In cooperation with SURFOR, the Center for Surface Combat Systems (CSCS) and the Fleet Anti-Submarine Warfare Training Center (FASWTC) developed the curriculum to improve Anti-Submarine Warfare (ASW) proficiency to increase warfighting readiness in this vital mission area throughout the fleet. A team of 10 subject matter experts spent eight weeks writing the curriculum that has been non-existent since early 2007, when the previous ASWO course was cancelled and no longer made a requirement. The team also received input from the Surface Warfare Officer School to ensure better training for the future division officers.
“Our Sailors are the most important asset that Naval Surface Forces have,” said Vice Adm. D.C. Curtis, Commander, SURFOR. “This course is designed to give them the tools necessary to run their prospective shipboard divisions, maintain required equipment and lead sailors at sea during tactical situations.”
The pilot course offers ASWOs technical knowledge and administrative skills relevant to the job they perform on board their respective ships. Beginning in 2009, the two-week course will also be offered in Norfolk, Va., allowing a total of 60 personnel per year to attend the course.

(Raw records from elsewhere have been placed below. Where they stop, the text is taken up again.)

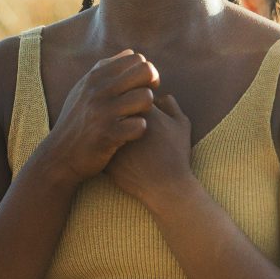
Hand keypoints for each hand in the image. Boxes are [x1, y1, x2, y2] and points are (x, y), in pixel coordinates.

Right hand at [45, 50, 159, 183]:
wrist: (57, 156)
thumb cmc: (76, 120)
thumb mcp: (84, 89)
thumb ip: (106, 69)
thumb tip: (130, 52)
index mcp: (95, 77)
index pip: (136, 58)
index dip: (145, 71)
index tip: (142, 86)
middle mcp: (98, 90)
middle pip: (145, 71)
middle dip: (152, 84)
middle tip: (145, 99)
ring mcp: (102, 112)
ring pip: (146, 97)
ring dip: (148, 109)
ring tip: (137, 116)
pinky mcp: (107, 135)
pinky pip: (140, 125)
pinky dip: (140, 130)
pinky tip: (131, 134)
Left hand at [105, 94, 194, 208]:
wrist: (165, 186)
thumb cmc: (176, 154)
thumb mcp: (182, 125)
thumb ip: (172, 105)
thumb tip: (161, 96)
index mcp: (142, 109)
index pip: (131, 92)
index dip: (136, 99)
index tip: (140, 108)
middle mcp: (123, 121)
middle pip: (114, 106)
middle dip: (118, 109)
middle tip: (126, 118)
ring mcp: (111, 138)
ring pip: (103, 124)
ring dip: (108, 125)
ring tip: (117, 133)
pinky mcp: (103, 154)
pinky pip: (97, 143)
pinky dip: (102, 143)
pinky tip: (111, 149)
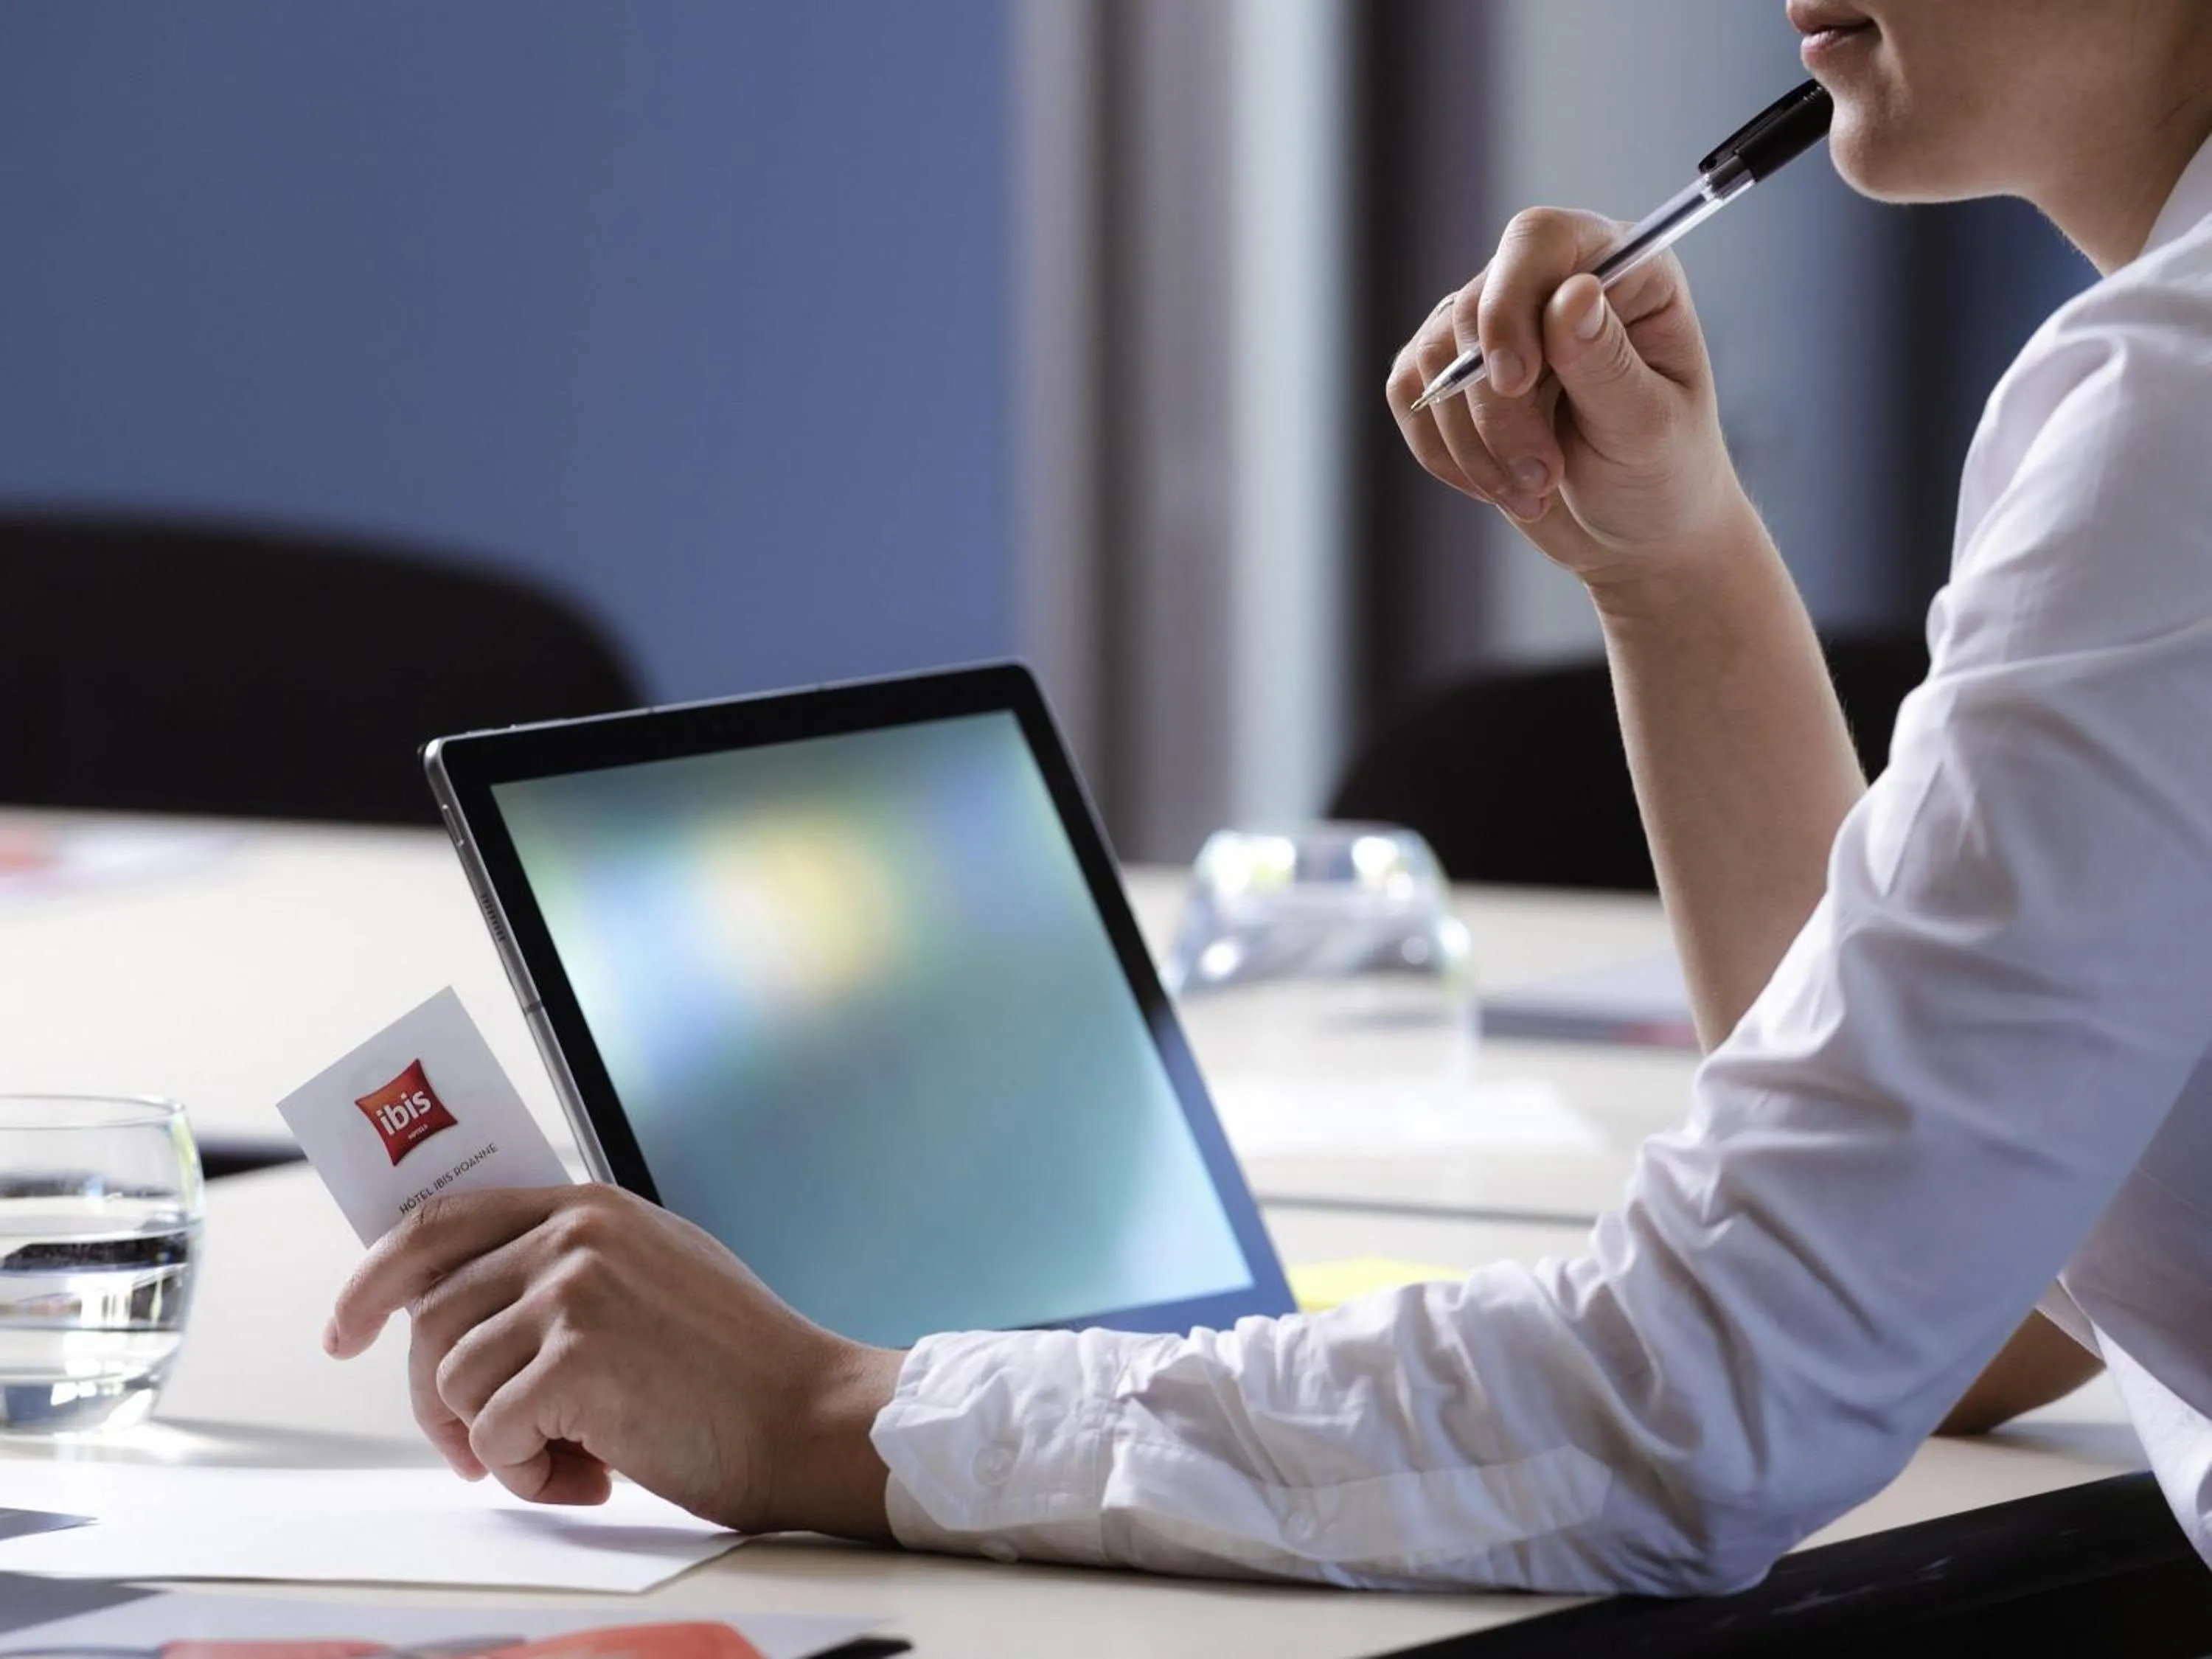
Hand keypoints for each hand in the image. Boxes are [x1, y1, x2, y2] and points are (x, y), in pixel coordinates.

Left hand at [324, 1184, 901, 1538]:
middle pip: (430, 1316)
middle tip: (480, 1451)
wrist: (811, 1418)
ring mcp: (577, 1290)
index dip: (375, 1278)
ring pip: (453, 1381)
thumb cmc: (735, 1367)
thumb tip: (458, 1302)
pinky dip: (531, 1477)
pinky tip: (596, 1477)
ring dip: (497, 1445)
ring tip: (571, 1459)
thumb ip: (564, 1271)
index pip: (439, 1222)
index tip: (347, 1329)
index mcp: (589, 1207)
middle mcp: (576, 1234)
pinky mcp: (579, 1359)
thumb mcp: (651, 1277)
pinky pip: (493, 1435)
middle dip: (437, 1402)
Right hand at [1385, 207, 1757, 594]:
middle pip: (1475, 310)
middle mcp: (1553, 285)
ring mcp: (1499, 328)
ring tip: (1533, 491)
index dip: (1509, 302)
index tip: (1512, 382)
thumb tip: (1573, 293)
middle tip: (1542, 477)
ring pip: (1435, 358)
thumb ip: (1606, 362)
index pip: (1539, 241)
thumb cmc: (1665, 474)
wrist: (1639, 533)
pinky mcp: (1457, 375)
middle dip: (1496, 409)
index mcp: (1623, 272)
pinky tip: (1495, 485)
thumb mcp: (1650, 427)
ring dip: (1473, 442)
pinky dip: (1443, 451)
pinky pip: (1411, 394)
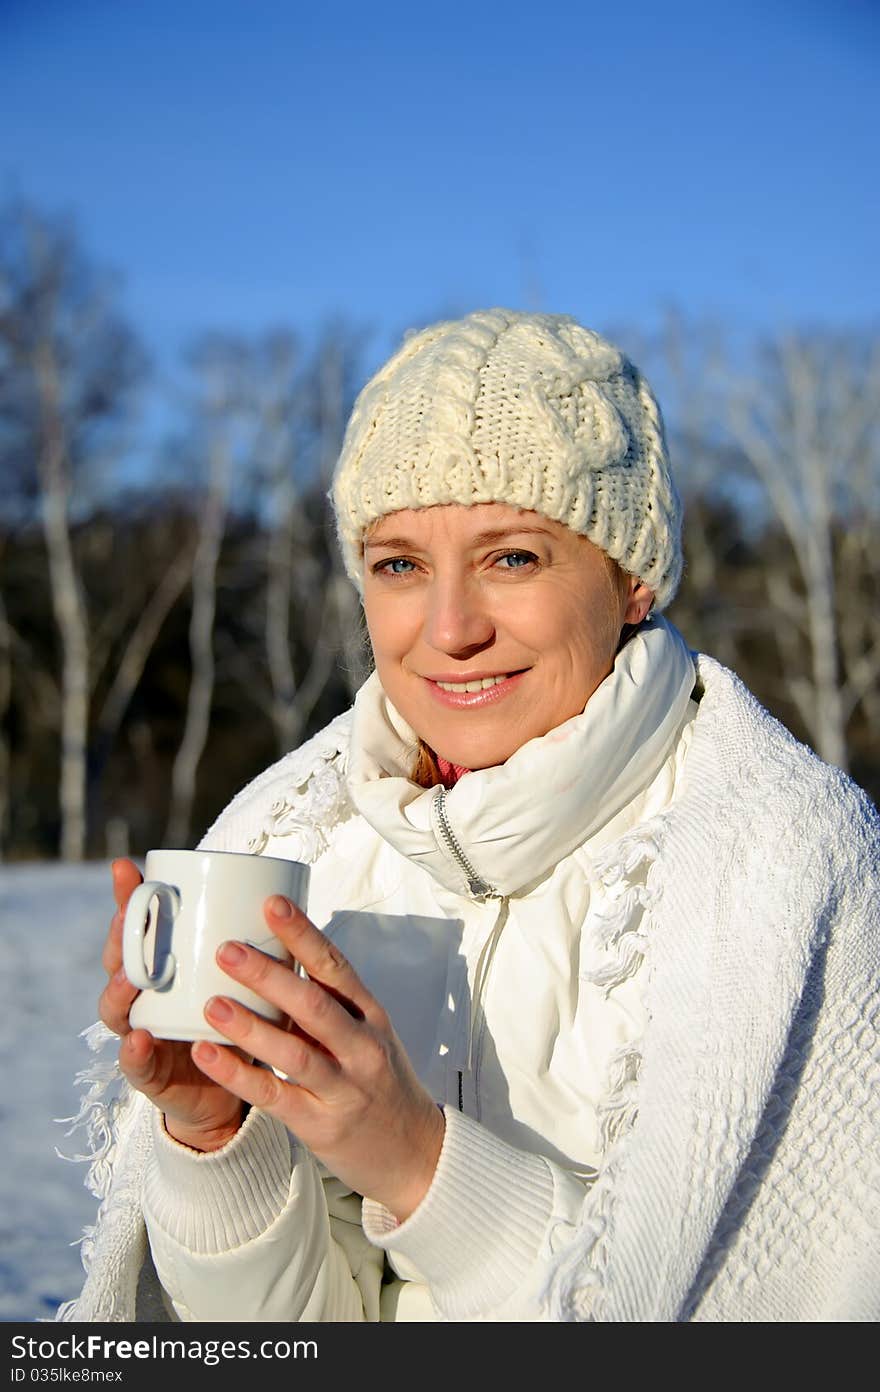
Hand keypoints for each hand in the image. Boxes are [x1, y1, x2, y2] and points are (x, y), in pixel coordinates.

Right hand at [99, 858, 245, 1151]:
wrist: (229, 1094)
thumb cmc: (237, 1024)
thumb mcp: (243, 982)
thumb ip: (248, 948)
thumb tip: (276, 890)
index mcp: (161, 969)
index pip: (136, 929)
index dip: (128, 899)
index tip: (127, 868)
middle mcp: (143, 999)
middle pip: (118, 963)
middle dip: (118, 939)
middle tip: (125, 917)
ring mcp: (140, 1035)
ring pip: (116, 1009)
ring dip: (119, 991)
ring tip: (131, 978)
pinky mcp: (150, 1075)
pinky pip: (137, 1065)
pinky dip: (135, 1054)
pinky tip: (139, 1041)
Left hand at [190, 896, 445, 1221]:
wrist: (417, 1154)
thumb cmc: (381, 1083)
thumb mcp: (367, 1033)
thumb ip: (329, 1002)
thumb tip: (276, 955)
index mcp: (371, 1015)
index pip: (336, 966)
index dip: (303, 934)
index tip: (272, 904)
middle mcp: (362, 1047)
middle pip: (314, 1004)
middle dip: (269, 975)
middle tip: (226, 949)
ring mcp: (345, 1088)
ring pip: (294, 1052)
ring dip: (250, 1026)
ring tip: (210, 1003)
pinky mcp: (322, 1125)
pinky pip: (275, 1097)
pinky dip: (239, 1074)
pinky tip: (209, 1055)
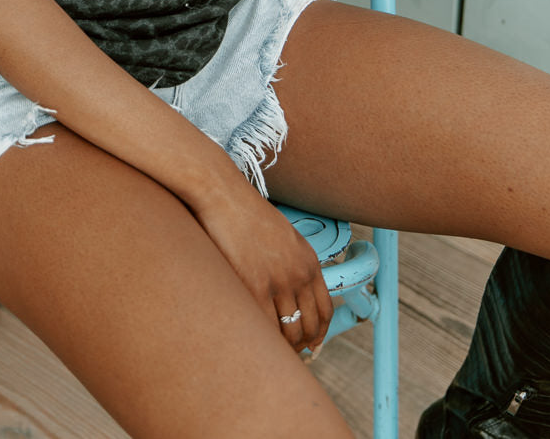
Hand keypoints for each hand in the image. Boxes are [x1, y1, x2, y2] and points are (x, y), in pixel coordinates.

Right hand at [192, 176, 333, 352]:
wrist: (224, 195)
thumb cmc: (245, 213)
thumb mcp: (282, 236)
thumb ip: (292, 263)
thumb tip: (289, 292)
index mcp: (309, 261)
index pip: (325, 309)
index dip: (320, 332)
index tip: (313, 344)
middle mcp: (299, 273)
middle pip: (308, 324)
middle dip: (302, 345)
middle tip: (290, 355)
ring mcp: (278, 281)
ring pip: (289, 330)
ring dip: (283, 346)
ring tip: (271, 351)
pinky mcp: (254, 285)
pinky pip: (266, 325)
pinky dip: (264, 338)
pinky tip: (256, 340)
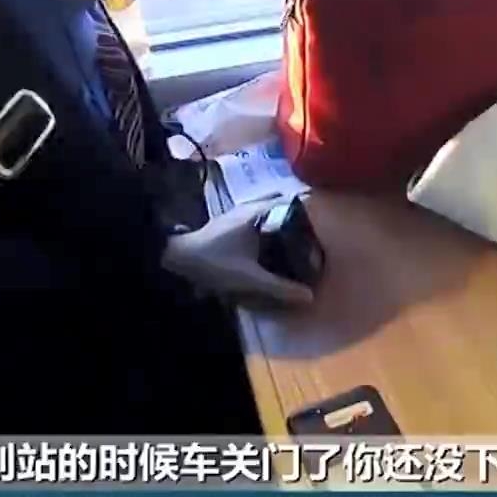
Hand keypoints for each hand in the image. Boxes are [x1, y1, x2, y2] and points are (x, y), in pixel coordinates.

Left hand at [161, 197, 314, 305]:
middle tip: (312, 238)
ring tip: (298, 243)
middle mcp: (249, 208)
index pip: (289, 200)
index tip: (321, 226)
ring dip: (282, 224)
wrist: (176, 258)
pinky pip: (259, 221)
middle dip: (297, 219)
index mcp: (256, 212)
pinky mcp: (231, 225)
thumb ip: (279, 287)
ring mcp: (238, 215)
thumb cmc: (213, 262)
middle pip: (281, 206)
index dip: (307, 210)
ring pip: (269, 213)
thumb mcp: (249, 278)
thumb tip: (309, 296)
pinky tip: (275, 248)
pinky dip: (270, 230)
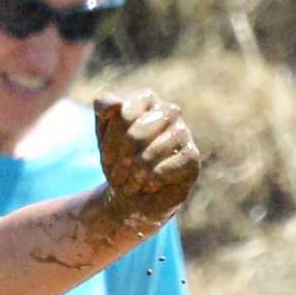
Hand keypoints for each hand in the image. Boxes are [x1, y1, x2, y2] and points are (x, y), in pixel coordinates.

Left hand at [94, 89, 200, 230]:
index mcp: (147, 100)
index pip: (122, 114)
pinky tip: (150, 184)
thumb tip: (114, 104)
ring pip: (154, 151)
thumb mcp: (103, 134)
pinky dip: (154, 179)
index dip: (111, 141)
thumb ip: (103, 108)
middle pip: (137, 133)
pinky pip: (168, 166)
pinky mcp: (192, 156)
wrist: (133, 194)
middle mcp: (169, 111)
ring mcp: (183, 132)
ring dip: (136, 174)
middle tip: (119, 175)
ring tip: (132, 183)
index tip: (108, 158)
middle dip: (122, 160)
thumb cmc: (119, 161)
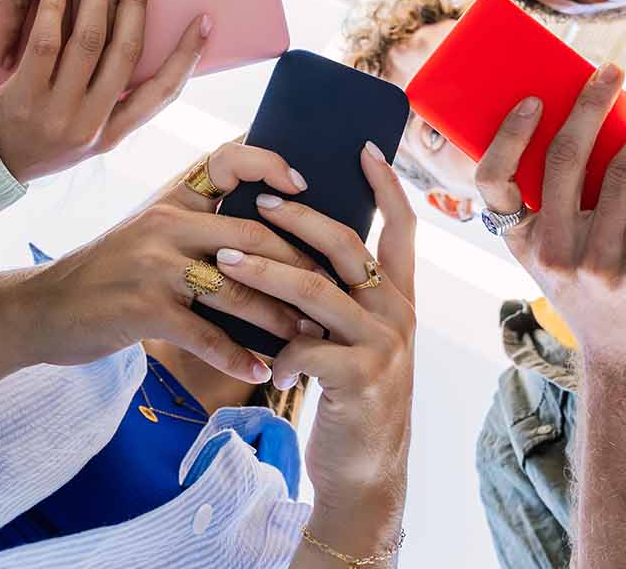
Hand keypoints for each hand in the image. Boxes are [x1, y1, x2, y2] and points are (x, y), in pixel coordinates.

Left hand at [0, 0, 204, 181]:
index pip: (163, 92)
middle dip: (136, 4)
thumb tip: (133, 45)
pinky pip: (44, 45)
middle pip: (125, 53)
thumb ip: (110, 101)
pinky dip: (55, 10)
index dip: (187, 55)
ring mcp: (57, 113)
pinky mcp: (23, 98)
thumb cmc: (37, 139)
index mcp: (112, 134)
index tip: (203, 20)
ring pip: (88, 42)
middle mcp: (91, 125)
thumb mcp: (84, 133)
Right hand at [18, 142, 332, 382]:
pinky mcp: (143, 308)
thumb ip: (196, 226)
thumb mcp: (148, 234)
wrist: (41, 310)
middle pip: (251, 235)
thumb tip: (265, 233)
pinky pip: (204, 333)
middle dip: (298, 267)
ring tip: (309, 337)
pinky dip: (236, 355)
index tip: (304, 188)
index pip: (227, 160)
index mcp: (172, 199)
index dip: (270, 164)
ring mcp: (154, 265)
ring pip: (237, 287)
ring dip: (278, 317)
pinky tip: (260, 372)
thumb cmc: (106, 275)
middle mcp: (166, 224)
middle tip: (333, 292)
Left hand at [214, 142, 417, 505]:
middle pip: (348, 246)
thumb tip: (295, 255)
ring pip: (316, 291)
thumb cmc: (348, 402)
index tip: (363, 148)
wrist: (365, 477)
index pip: (402, 229)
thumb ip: (338, 303)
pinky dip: (279, 351)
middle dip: (299, 218)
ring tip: (223, 260)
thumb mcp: (354, 344)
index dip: (386, 186)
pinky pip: (306, 347)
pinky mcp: (361, 379)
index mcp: (400, 301)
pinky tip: (265, 364)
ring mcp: (384, 347)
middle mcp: (400, 316)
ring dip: (264, 272)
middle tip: (259, 200)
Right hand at [474, 67, 625, 382]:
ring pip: (623, 175)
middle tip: (612, 71)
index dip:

SURFOR, in its vision of its strategic plan, updated the Surface Force Training Manual to make it a requirement for every ship with ASW capabilities including guided-missile cruisers, guided-missile frigates and guided-missile destroyers.
“This course is designed to provide the necessary knowledge for a junior officer to be an ASWO as we man, train and equip our forces in pursuit of improved warfighting readiness,” Curtis said. “As the course evolves, we will take a look at the results and feedback from course graduates, and redefine the instruction as needed.”
While attending the course, ASWOs will train on various ASW topics, including the responsibilities of an ASWO, training requirements, divisional manning, sonar capabilities, submarines and other related topics. The class ends with a team training event in which the students are put in a tactical scenario and are graded upon how they perform.
“We are increasing our proficiency to ensure the Maritime Strategy is carried out throughout the world,” Curtis said. “Our junior officers must possess the skills that ready the Navy for the future of warfighting readiness while ensuring tactical excellence now.”
SURFOR is dedicated to supporting the warfighter by using collaborative practices that ensure combatant commanders can focus on tactical excellence. The Surface Warfare Enterprise facilitates the work of SURFOR groups, including ASWOs, by streamlining requirements and processes and aligning multiple organizations to improve warfighting readiness using the best of maintenance, modernization, logistics, manning and training.